Amidst the infighting, England has now suffered the enormous loss of 126kg back-rower Billy Vunipola for the remainder of the World Cup.
The 22-year-old suffered a knee injury in Saturday’s stunning Wales defeat, which has rocked the host nation’s World Cup campaign.
“It’s so unfortunate for Billy, but the scan shows an injury which means he can’t take any further part in the World Cup,” Lancaster said.
Vunipola has been replaced in the squad by 37-year-old Nick Easter, who has been on the sidelines for much of the tournament to date – but as a TV analyst.
Serious concerns also remain over the fitness of lock Courtney Lawes and halfback Ben Youngs (ankle), while centre Jonathan Joseph (chest) and No.8 Ben Morgan (knee) are also no guarantee to return.
Pressure is mounting for England ahead of Saturday’s Twickenham clash, where a loss would consign them to an embarrassing pool-stage exit in their own tournament.
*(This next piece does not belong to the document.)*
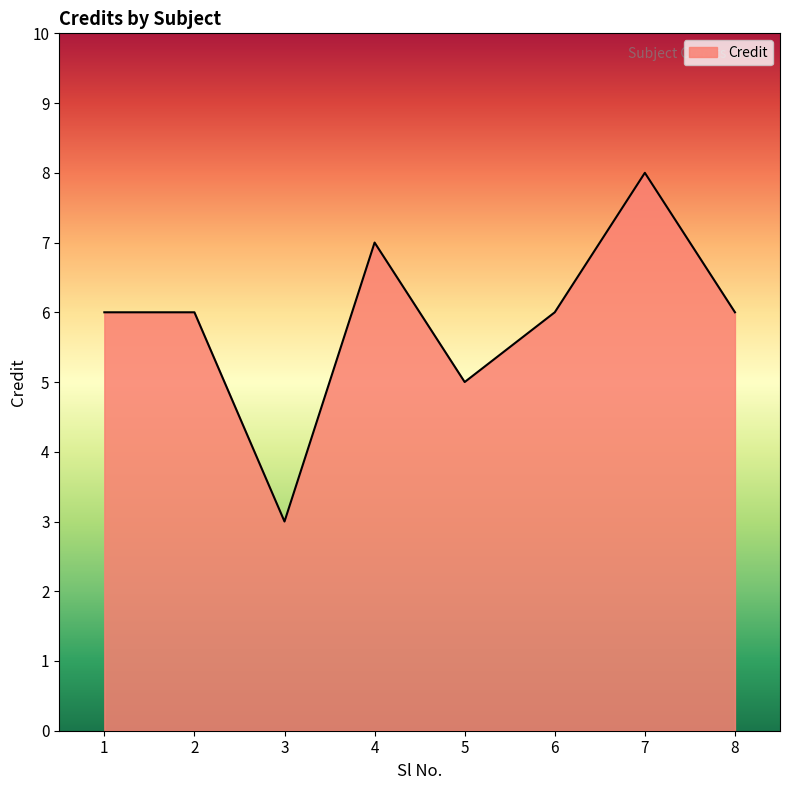

Count the number of data series in this chart.

1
And the knives are coming out following Saturday’s shock 28-25 loss to Wales, with captain Chris Robshaw condemned for opting for an attacking line-out in the final moments rather than taking a penalty goal that would’ve levelled the scores.
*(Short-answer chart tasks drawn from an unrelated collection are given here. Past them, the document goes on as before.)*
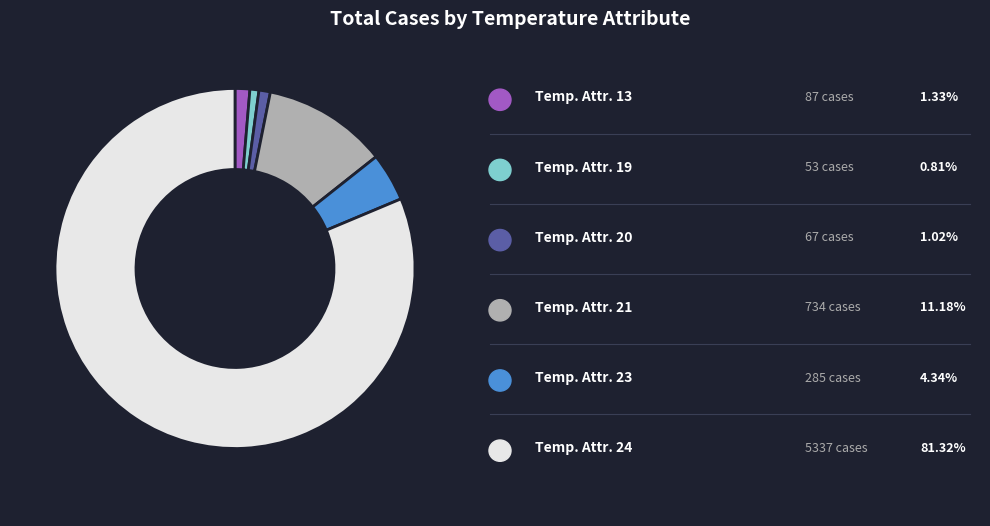

Does any single category account for the majority?

Yes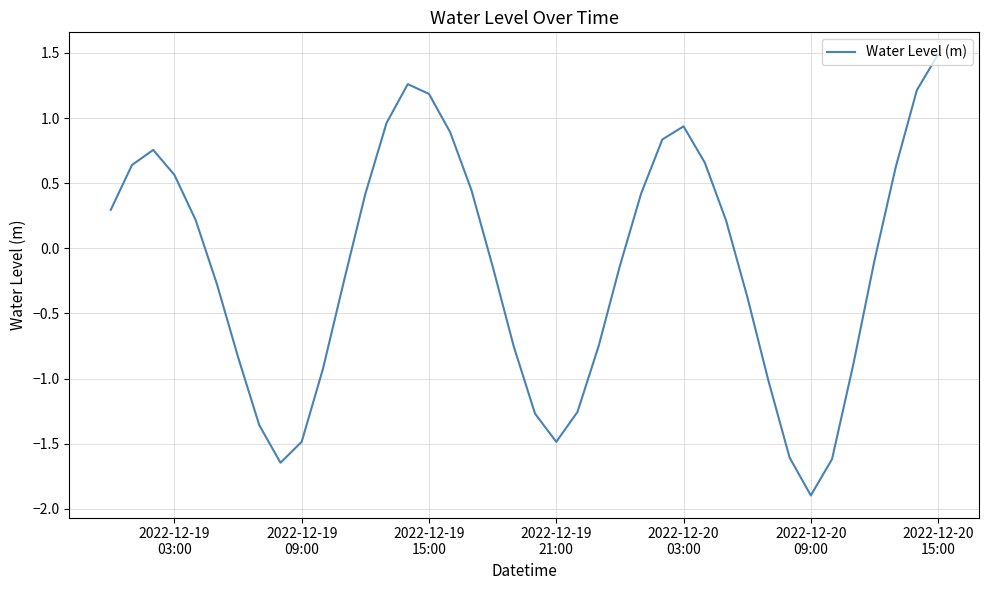

What is the minimum value shown in the chart?

-1.9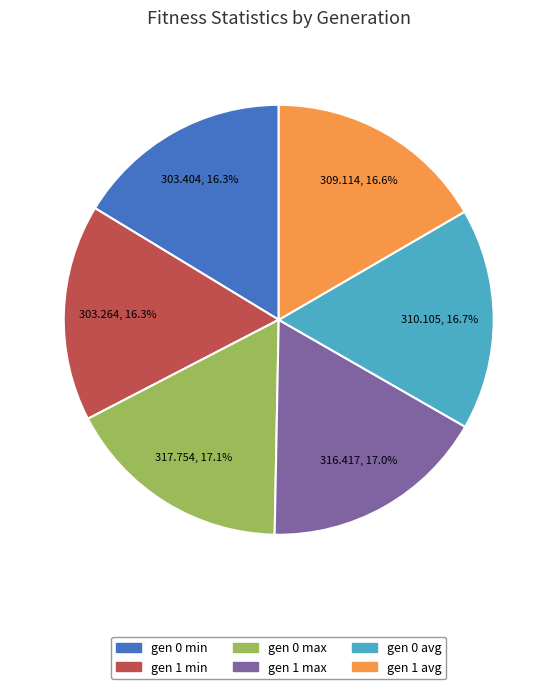

To the nearest percent, what portion does gen 1 max represent?

17%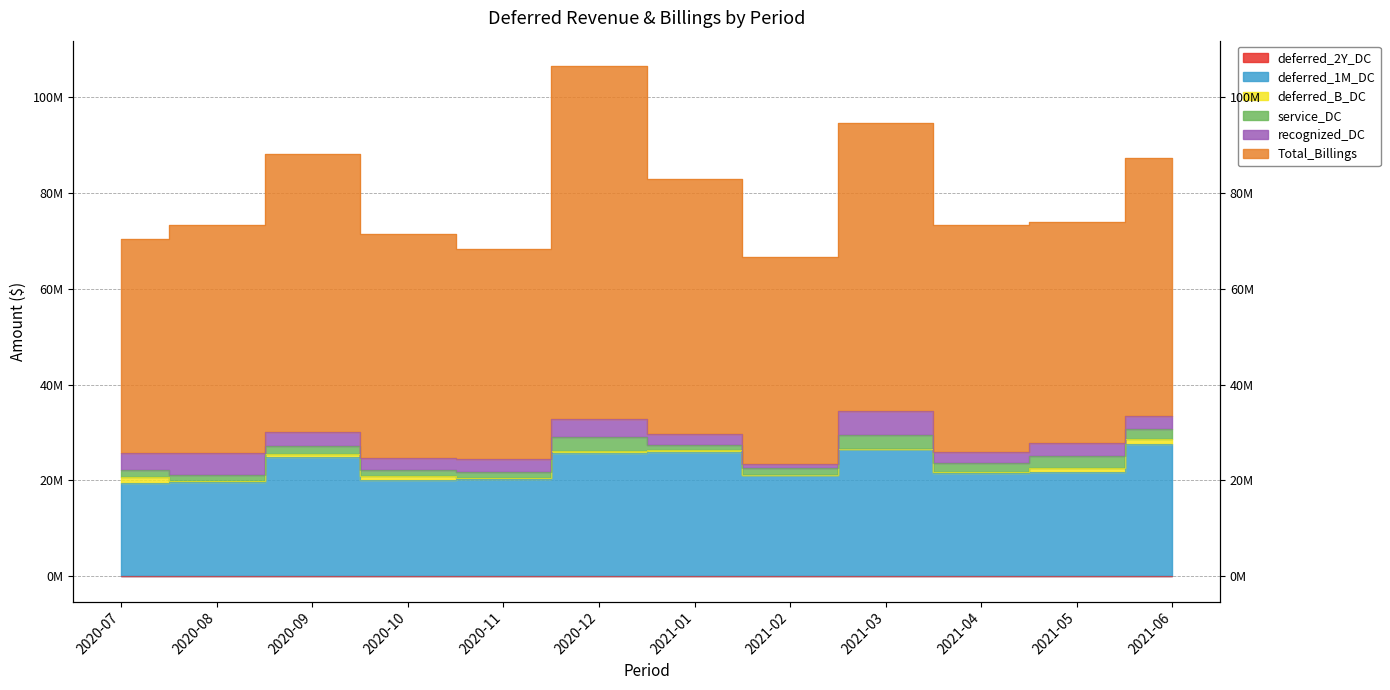

Does the chart display data point markers on the line(s)?

No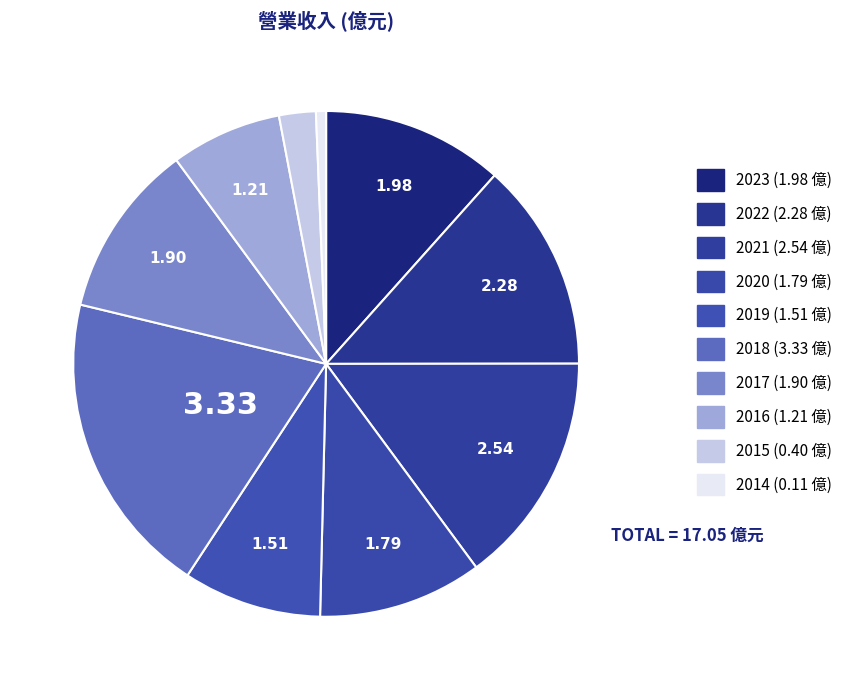

What is the largest slice in the pie chart?

2018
“I got the sense that England were panicking. I don’t blame Chris as much as I blame others. I blame the environment,” Carling, a veteran of 72 caps, told English radio.
“We have a very prescriptive environment in the England team.
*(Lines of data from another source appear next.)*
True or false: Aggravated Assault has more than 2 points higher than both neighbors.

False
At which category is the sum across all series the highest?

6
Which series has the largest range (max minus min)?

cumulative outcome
“I’ve listened to Stuart Lancaster say for years that ‘I don’t have the leaders and therefore we’re having to make all the decisions as coaches’.”
Carling had harsh words for Lancaster, a former school teacher.
“It’s a very classroom-orientated environment,” he said.
“My view is that he has had leaders and that he needed to have trusted them and develop them.
“What we watched in the last 10 minutes was a confused debate between people who have never been given responsibility to lead and drive the team.
“Instead, we’ve treated them as schoolboys.”
Meanwhile, Wallabies coach Michael Cheika laughed off suggestions English spies have infiltrated his World Cup training camp.
Cheika and his team opened the papers on Monday expecting to be met with headlines about Saturday’s vital Pool A match with England, but were caught off guard by what they saw.
The Sun newspaper reported that a photographer had been spotted, and removed, from a closed session at the the Wallabies’ training base at Bath University last week.
“We don’t even know what we’re doing, so how is anyone watching us going to know what we’re doing,” Cheika said.
“There’s a long list of people who have seen people with a camera here or there over here.
“It is what it is. I’m not worried about it, but I heard about it and we’ve got to have a bit of a laugh.”